To get the last two digits of the year (e.g., '01' in 2001) do:

$year = sprintf("%02d", $year % 100);

$wday is the day of the week, with 0 indicating Sunday and 3 indicating Wednesday. $yday is the day of the year, in the range 0..364 (or 0..365 in leap years.)

$isdst is true if the specified time occurs during Daylight Saving Time, false otherwise.

If EXPR is omitted, localtime() uses the current time (as returned by time(3)).

In scalar context, localtime() returns the ctime(3) value:

$now_string = localtime;  # e.g., "Thu Oct 13 04:54:34 1994"

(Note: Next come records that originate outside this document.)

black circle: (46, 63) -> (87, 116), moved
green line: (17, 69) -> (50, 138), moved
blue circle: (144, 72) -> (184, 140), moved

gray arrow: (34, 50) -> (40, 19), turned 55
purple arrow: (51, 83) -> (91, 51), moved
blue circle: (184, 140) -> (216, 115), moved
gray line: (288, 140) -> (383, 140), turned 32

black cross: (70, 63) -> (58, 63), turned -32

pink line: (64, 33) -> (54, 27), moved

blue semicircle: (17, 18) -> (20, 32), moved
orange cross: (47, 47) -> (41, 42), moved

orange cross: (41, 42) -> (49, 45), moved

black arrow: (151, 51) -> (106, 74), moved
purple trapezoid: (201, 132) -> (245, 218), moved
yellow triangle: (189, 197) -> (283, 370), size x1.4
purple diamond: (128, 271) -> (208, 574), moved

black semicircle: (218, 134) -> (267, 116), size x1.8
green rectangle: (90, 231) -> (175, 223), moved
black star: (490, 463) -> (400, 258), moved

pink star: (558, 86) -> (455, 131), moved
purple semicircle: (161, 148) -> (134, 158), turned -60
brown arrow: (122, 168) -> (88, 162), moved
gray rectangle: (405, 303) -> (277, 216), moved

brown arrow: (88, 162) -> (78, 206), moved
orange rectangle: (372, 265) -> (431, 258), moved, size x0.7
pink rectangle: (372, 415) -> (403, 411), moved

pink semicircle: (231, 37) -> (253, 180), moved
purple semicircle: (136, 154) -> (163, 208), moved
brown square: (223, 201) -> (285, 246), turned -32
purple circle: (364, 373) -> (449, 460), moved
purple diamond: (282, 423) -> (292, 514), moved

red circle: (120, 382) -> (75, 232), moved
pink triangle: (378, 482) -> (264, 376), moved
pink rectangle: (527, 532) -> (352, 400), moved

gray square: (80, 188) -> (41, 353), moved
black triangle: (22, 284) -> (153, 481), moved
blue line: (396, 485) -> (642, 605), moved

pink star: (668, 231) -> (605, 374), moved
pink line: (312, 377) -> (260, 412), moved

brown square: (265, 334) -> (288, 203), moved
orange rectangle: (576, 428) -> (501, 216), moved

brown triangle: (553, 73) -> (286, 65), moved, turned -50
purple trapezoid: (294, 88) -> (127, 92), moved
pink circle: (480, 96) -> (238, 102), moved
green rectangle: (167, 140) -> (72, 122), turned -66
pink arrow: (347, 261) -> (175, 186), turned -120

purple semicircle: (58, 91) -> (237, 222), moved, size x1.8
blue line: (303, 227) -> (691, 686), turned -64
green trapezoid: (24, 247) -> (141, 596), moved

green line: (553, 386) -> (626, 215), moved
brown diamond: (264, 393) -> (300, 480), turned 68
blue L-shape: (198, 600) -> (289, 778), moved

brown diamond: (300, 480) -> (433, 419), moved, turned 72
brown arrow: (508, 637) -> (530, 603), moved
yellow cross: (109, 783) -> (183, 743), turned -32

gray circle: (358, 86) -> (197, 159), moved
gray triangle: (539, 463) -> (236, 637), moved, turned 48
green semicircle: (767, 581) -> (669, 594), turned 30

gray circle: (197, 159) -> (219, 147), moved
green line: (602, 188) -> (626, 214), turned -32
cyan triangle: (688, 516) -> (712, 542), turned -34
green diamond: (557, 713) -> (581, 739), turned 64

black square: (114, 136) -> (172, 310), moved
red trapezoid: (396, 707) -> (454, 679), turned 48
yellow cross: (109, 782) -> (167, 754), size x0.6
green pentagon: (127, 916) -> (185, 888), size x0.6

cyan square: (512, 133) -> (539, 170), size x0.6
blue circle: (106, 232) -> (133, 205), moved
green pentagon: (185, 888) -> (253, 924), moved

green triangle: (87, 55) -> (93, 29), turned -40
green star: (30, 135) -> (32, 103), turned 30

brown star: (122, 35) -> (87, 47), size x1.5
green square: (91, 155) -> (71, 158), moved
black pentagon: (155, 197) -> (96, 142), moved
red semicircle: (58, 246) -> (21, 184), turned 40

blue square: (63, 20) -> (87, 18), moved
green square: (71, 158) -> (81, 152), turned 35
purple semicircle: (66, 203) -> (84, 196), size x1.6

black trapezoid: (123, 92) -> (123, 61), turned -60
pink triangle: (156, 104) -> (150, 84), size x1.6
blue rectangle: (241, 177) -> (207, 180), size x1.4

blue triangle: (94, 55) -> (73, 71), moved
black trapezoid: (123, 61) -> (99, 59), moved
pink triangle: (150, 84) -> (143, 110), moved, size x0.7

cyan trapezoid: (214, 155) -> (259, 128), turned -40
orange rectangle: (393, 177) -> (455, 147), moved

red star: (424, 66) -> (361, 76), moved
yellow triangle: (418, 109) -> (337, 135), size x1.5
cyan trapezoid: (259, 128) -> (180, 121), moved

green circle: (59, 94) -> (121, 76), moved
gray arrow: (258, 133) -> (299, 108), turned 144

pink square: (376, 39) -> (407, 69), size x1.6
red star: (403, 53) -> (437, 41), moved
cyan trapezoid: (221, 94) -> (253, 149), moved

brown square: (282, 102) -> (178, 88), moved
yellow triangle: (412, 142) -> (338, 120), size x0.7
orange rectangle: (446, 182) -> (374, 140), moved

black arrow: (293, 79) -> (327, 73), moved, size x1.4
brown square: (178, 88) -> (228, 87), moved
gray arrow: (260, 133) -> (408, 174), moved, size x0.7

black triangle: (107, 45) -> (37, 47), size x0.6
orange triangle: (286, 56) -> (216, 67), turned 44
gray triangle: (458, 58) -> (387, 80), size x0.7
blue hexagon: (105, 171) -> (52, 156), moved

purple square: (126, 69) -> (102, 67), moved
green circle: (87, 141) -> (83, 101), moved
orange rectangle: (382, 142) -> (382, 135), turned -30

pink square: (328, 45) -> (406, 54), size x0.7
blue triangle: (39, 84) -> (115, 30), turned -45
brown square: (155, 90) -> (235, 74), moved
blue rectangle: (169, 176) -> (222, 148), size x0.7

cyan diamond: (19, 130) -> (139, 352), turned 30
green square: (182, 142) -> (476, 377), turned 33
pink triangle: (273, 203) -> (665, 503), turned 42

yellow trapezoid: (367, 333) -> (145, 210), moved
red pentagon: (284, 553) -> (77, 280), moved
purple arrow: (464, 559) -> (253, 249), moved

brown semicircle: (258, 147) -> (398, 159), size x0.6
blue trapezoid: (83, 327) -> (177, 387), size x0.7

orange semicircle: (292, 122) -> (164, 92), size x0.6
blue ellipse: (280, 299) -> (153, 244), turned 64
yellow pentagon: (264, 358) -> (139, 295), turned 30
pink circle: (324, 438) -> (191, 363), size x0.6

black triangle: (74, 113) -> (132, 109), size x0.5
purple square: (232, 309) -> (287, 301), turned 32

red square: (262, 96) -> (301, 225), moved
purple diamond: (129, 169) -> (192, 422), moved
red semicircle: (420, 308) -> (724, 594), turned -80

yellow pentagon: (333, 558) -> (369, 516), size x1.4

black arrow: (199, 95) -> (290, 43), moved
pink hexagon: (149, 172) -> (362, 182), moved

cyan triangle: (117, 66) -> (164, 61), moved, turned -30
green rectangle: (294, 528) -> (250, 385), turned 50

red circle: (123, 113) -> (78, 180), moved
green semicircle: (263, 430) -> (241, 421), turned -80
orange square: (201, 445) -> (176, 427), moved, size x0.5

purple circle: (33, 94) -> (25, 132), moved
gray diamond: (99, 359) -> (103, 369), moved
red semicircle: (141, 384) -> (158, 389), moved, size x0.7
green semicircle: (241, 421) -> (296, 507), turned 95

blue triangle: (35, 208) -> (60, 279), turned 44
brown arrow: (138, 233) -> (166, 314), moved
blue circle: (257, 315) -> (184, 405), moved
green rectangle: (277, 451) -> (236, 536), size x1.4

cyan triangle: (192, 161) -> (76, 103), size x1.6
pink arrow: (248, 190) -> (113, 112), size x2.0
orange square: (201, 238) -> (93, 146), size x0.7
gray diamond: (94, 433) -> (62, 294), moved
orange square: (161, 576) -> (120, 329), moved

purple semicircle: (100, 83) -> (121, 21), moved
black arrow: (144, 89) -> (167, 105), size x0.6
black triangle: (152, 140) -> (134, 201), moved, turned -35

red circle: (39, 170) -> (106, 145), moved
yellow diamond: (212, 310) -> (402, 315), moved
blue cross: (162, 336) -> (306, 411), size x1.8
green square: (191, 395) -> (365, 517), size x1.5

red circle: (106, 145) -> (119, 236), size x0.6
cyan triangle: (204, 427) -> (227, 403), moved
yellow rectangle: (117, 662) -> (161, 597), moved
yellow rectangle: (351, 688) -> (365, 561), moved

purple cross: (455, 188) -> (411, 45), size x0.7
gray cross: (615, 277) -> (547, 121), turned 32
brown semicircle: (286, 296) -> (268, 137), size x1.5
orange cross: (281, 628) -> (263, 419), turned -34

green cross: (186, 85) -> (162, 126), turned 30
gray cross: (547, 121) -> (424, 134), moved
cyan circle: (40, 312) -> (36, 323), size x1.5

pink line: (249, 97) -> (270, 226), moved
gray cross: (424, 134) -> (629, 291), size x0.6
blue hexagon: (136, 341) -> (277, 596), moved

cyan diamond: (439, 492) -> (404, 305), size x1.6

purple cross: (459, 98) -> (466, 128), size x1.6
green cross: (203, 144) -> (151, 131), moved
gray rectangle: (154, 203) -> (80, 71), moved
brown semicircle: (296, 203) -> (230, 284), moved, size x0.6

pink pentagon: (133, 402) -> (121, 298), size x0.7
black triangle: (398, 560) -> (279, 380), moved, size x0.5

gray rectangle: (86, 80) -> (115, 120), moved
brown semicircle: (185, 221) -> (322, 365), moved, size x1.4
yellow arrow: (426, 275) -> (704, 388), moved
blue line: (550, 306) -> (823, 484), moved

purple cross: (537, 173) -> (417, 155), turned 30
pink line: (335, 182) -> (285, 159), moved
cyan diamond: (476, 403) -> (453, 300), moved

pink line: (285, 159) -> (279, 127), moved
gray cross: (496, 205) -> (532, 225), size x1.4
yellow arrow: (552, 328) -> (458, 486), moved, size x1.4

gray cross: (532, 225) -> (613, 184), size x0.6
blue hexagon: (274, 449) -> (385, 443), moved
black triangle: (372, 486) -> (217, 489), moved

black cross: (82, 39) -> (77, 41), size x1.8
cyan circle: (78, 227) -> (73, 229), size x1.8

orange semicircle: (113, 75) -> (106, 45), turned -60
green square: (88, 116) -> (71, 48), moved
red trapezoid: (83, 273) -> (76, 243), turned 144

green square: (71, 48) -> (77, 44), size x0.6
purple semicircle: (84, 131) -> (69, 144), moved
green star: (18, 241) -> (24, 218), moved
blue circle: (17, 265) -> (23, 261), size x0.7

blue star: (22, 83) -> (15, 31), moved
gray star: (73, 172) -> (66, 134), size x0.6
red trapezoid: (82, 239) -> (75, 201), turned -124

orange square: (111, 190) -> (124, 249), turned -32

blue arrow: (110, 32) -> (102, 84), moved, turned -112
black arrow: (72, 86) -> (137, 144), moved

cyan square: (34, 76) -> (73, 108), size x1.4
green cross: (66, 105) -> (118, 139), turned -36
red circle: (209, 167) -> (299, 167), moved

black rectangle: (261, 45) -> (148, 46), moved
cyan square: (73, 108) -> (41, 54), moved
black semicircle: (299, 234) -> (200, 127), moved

This scalar value is not locale dependent but is a Perl builtin. For GMT instead of local time use the "gmtime" builtin. See also the Time::Local module (to convert the second, minutes, hours, ... back to the integer value returned by time()), and the POSIX module's strftime(3) and mktime(3) functions.

To get somewhat similar but locale dependent date strings, set up your locale environment variables appropriately (please see perllocale) and try for example:

use POSIX qw(strftime);
$now_string = strftime "%a %b %e %H:%M:%S %Y", localtime;
# or for GMT formatted appropriately for your locale:
$now_string = strftime "%a %b %e %H:%M:%S %Y", gmtime;

Note that the %a and %b, the short forms of the day of the week and the month of the year, may not necessarily be three characters wide.

See "localtime" in perlport for portability concerns.

The Time::gmtime and Time::localtime modules provides a convenient, by-name access mechanism to the gmtime() and localtime() functions, respectively.

For a comprehensive date and time representation look at the DateTime module on CPAN.